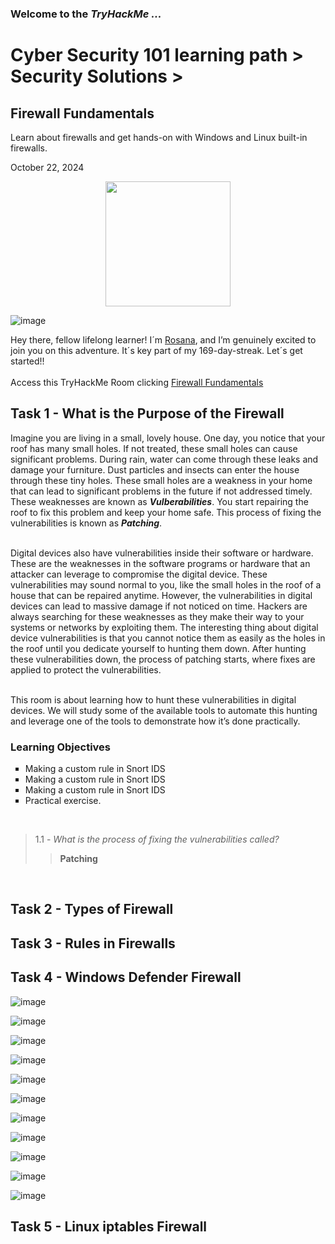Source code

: <h3> Welcome to the <em>TryHackMe ...</em></h3>
<h1>Cyber Security 101 learning path > Security Solutions ></h1>
<h2>Firewall Fundamentals</h2>
<p>Learn about firewalls and get hands-on with Windows and Linux built-in firewalls.</p>
<p>October 22, 2024<br></p>

<center>
<img src="![image](https://github.com/user-attachments/assets/1bd6bc5d-2f08-455b-a72a-b42c1b0b95c7)"
height="200" width="200">
</center>

![image](https://github.com/user-attachments/assets/1661a1ec-f0a0-4ee5-89e4-9c24d7261fd2)






<p>Hey there, fellow lifelong learner! I´m <a href="https://www.linkedin.com/in/rosanafssantos/">Rosana</a>, and I’m genuinely excited to join you on this adventure. It´s key part of my 169-day-streak. Let´s get started!!<br><br>
Access this TryHackMe Room clicking <a href="https://tryhackme.com/r/room/firewallfundamentals">Firewall Fundamentals</a></p>

<h2>Task 1 - What is the Purpose of the Firewall</h2>
<p>Imagine you are living in a small, lovely house. One day, you notice that your roof has many small holes. If not treated, these small holes can cause significant problems. During rain, water can come through these leaks and damage your furniture. Dust particles and insects can enter the house through these tiny holes. These small holes are a weakness in your home that can lead to significant problems in the future if not addressed timely. These weaknesses are known as <strong><em>Vulberabilities</em></strong>. You start repairing the roof to fix this problem and keep your home safe. This process of fixing the vulnerabilities is known as <strong><em>Patching</em></strong>.<br><br>

Digital devices also have vulnerabilities inside their software or hardware. These are the weaknesses in the software programs or hardware that an attacker can leverage to compromise the digital device. These vulnerabilities may sound normal to you, like the small holes in the roof of a house that can be repaired anytime. However, the vulnerabilities in digital devices can lead to massive damage if not noticed on time. Hackers are always searching for these weaknesses as they make their way to your systems or networks by exploiting them. The interesting thing about digital device vulnerabilities is that you cannot notice them as easily as the holes in the roof until you dedicate yourself to hunting them down. After hunting these vulnerabilities down, the process of patching starts, where fixes are applied to protect the vulnerabilities.<br><br>

This room is about learning how to hunt these vulnerabilities in digital devices. We will study some of the available tools to automate this hunting and leverage one of the tools to demonstrate how it’s done practically.<br></p>
<h3>Learning Objectives</h3>
 <ul style="list-style-type:square">
    <li>Making a custom rule in Snort IDS</li>
    <li>Making a custom rule in Snort IDS</li>
    <li>Making a custom rule in Snort IDS</li>
    <li>Practical exercise.</li>
</ul><br></p>

> 1.1 - <em>What is the process of fixing the vulnerabilities called?</em><br>
>> <strong>Patching</strong><br>
<p><br></p>



<h2>Task 2 - Types of Firewall</h2>


<h2>Task 3 - Rules in Firewalls</h2>

<h2>Task 4 - Windows Defender Firewall</h2>

![image](https://github.com/user-attachments/assets/aa4af298-e179-42bd-b27d-4139bbda8c7c)

![image](https://github.com/user-attachments/assets/aee32e74-79a5-4a08-ab42-76c76779972c)

![image](https://github.com/user-attachments/assets/6a42e3ca-6712-4da7-9d5f-0ee69fe4f170)

![image](https://github.com/user-attachments/assets/7428d452-f6b6-463e-90da-89ff010c177e)

![image](https://github.com/user-attachments/assets/1f26e917-ef31-4292-b858-22ede54b09af)

![image](https://github.com/user-attachments/assets/a91a8816-5400-43d3-8573-7f123cc11810)

![image](https://github.com/user-attachments/assets/0afbbcca-c49a-46eb-a575-61f456082555)

![image](https://github.com/user-attachments/assets/4196d59b-0bb2-45ae-900a-53a048792c16)

![image](https://github.com/user-attachments/assets/cfd660f4-7e84-4626-b76d-ce9f631fc4e6)

![image](https://github.com/user-attachments/assets/45e8f2ec-19ec-426a-896b-2d956f01820c)



![image](https://github.com/user-attachments/assets/43fea11c-ef2f-463d-81fa-d6d8e12bfda5)















<h2>Task 5 - Linux iptables Firewall</h2>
───
* Prompt *
From the items above, copy every line that contains the word "devices". Matching is case-sensitive.

* Your solution *
Digital devices also have vulnerabilities inside their software or hardware. These are the weaknesses in the software programs or hardware that an attacker can leverage to compromise the digital device. These vulnerabilities may sound normal to you, like the small holes in the roof of a house that can be repaired anytime. However, the vulnerabilities in digital devices can lead to massive damage if not noticed on time. Hackers are always searching for these weaknesses as they make their way to your systems or networks by exploiting them. The interesting thing about digital device vulnerabilities is that you cannot notice them as easily as the holes in the roof until you dedicate yourself to hunting them down. After hunting these vulnerabilities down, the process of patching starts, where fixes are applied to protect the vulnerabilities.<br><br>
This room is about learning how to hunt these vulnerabilities in digital devices. We will study some of the available tools to automate this hunting and leverage one of the tools to demonstrate how it’s done practically.<br></p>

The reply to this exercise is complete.